EXERCISE DESCRIPTION: Take each line of the listing that has the string "JSON" and report it.

————————

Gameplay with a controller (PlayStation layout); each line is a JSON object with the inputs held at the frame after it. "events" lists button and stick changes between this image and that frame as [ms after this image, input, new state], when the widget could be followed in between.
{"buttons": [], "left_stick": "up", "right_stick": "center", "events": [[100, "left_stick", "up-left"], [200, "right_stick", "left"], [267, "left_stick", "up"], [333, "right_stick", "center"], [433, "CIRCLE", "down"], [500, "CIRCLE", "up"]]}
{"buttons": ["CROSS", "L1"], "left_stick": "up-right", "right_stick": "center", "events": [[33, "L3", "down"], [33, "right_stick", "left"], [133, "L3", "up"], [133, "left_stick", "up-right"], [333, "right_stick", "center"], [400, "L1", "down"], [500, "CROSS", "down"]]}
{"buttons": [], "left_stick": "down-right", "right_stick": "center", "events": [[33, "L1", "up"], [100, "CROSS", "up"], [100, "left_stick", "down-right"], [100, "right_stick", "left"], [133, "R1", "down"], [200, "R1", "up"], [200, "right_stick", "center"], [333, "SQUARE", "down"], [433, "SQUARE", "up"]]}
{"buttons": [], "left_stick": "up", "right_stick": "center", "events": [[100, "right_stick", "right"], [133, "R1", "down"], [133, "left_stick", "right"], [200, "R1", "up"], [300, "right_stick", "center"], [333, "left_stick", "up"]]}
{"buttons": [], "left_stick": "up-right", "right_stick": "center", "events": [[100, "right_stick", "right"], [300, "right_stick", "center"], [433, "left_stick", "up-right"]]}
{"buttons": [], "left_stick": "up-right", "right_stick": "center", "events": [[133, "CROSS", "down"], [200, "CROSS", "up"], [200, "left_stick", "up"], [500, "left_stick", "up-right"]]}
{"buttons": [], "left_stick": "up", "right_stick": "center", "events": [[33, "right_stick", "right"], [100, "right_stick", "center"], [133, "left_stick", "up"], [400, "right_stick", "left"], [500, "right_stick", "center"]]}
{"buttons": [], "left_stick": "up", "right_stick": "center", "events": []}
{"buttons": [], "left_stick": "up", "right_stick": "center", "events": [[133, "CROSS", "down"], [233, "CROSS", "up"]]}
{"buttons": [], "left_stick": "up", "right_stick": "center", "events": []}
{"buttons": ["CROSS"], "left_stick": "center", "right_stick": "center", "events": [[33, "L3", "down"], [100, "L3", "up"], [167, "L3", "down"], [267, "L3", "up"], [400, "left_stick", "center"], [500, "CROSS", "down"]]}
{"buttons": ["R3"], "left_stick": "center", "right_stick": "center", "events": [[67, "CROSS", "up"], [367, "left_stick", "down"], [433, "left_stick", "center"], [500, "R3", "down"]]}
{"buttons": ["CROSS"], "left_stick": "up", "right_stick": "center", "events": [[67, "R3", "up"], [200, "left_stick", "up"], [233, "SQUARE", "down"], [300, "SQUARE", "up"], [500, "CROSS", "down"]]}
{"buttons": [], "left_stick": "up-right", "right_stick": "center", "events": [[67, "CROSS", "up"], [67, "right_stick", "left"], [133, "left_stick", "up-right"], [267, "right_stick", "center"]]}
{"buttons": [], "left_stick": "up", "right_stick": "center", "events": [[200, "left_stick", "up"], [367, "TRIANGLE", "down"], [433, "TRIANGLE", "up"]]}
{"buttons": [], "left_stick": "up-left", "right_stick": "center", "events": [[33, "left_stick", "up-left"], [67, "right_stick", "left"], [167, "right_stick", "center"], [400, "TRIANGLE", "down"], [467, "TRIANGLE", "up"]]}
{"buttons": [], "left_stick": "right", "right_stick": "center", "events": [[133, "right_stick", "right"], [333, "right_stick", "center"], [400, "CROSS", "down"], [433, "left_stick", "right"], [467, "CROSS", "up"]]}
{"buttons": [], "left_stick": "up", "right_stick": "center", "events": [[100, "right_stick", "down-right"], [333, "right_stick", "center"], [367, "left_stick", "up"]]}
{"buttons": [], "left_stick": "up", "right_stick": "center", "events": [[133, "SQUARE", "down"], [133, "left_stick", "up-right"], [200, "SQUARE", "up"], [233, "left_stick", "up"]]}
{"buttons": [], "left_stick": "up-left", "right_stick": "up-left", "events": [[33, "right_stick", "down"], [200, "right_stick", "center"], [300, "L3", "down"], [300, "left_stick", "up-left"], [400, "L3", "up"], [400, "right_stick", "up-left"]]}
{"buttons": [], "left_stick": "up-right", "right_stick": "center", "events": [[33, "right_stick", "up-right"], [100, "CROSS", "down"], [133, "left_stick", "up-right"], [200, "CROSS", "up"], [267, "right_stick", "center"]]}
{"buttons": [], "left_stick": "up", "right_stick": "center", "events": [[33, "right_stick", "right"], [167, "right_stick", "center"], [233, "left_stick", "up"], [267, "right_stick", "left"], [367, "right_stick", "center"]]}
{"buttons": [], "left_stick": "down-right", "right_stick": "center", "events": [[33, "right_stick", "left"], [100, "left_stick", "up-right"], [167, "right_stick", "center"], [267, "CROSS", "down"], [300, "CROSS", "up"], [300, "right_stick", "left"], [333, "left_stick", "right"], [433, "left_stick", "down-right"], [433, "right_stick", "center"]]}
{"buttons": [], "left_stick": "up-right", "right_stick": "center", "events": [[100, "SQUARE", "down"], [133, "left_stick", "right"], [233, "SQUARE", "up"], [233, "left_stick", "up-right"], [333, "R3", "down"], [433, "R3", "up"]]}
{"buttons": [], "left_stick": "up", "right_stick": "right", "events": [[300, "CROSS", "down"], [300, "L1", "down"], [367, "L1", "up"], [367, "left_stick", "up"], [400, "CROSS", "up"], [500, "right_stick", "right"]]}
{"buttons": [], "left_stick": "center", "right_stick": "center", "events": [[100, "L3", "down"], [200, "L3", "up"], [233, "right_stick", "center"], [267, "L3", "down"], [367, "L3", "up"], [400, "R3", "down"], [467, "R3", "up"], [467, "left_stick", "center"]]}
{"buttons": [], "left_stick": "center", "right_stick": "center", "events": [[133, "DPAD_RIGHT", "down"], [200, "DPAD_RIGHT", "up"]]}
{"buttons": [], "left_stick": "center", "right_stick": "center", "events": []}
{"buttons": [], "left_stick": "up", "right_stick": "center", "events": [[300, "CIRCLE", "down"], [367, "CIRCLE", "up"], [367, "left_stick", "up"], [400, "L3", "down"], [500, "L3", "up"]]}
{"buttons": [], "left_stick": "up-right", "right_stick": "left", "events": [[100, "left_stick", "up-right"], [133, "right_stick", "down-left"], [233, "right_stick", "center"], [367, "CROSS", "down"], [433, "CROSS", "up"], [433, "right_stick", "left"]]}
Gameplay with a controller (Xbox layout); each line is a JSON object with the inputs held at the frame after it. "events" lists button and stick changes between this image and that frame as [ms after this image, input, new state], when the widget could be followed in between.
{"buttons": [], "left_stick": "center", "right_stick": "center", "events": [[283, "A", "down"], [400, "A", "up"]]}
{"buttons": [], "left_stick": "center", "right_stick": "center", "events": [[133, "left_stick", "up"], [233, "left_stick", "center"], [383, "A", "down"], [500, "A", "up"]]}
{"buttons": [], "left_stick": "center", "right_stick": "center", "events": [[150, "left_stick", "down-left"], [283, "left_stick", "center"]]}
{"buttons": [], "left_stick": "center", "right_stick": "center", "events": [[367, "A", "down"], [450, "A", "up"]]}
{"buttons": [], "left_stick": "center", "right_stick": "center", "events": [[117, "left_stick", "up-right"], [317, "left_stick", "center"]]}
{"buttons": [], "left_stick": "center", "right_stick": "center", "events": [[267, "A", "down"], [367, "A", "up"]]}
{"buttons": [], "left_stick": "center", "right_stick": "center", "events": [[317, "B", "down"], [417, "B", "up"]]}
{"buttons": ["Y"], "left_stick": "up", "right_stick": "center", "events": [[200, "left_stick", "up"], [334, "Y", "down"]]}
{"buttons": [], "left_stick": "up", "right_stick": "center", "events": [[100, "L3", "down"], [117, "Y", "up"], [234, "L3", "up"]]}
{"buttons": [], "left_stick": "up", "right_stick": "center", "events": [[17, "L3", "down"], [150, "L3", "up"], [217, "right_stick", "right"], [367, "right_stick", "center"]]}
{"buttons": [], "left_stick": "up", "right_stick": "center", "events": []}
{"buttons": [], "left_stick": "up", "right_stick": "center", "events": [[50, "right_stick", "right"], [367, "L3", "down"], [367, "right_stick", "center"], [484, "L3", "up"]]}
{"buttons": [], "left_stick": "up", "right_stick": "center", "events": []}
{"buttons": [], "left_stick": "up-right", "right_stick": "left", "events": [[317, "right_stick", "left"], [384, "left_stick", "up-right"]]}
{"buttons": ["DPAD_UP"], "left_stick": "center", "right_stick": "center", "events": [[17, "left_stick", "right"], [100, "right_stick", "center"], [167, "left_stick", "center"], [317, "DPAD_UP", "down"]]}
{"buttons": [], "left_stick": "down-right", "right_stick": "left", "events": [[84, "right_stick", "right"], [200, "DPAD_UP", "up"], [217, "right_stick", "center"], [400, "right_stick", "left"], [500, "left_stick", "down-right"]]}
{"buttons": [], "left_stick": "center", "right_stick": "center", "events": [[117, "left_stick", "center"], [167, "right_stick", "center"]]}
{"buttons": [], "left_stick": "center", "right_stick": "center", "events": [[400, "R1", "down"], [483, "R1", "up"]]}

————————

ANSWER BOX:
Gameplay with a controller (PlayStation layout); each line is a JSON object with the inputs held at the frame after it. "events" lists button and stick changes between this image and that frame as [ms after this image, input, new state], when the widget could be followed in between.
Gameplay with a controller (Xbox layout); each line is a JSON object with the inputs held at the frame after it. "events" lists button and stick changes between this image and that frame as [ms after this image, input, new state], when the widget could be followed in between.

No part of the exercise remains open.